What is xmalloc?
And when should I use it?

What is it? What does it do?

xmalloc is a non-standard function that wraps malloc and terminates the program if malloc fails to the allocate the requested memory.

I was running some of the examples in bork’s linux tracing post, and noticed that when running the uprobe example:

sudo ./bin/uprobe 'r:bash:readline +0($retval):string'

it returned an error:

ERROR: missing symbol "malloc" in /usr/bin/bash

which was odd but perhaps that version of bash used by bork was indeed using malloc and current versions of bash used a different flavor of it, like calloc, realloc, etc…

So I queried the binary for the string malloc and grepped the output:

strings /bin/bash | grep malloc

And got:


Down the rabbithole

Which led me to this article on the xmalloc convention.

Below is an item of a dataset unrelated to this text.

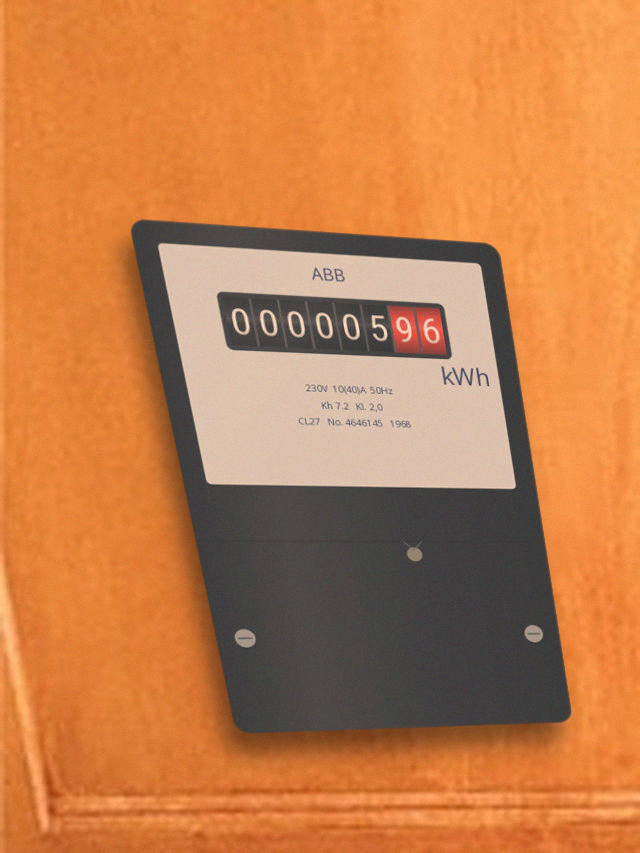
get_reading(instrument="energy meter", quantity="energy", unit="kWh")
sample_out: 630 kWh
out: 5.96 kWh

In addition there’s a quite interesting discussion on the usage of xmalloc vs malloc in SO

When to use it?

The gist of it is that if you’re writing library code, you shouldn’t use xmalloc since applications depending on that library might lose work or information since they cannot gracefully shutdown.

Though there are cases where it’s not necessary (and “pollutes the codebase”) to check for the return code of malloc for example writing a user-end application, and considering the kernel’s memory overcommitment behavior being as it, xmalloc could be an alright choice.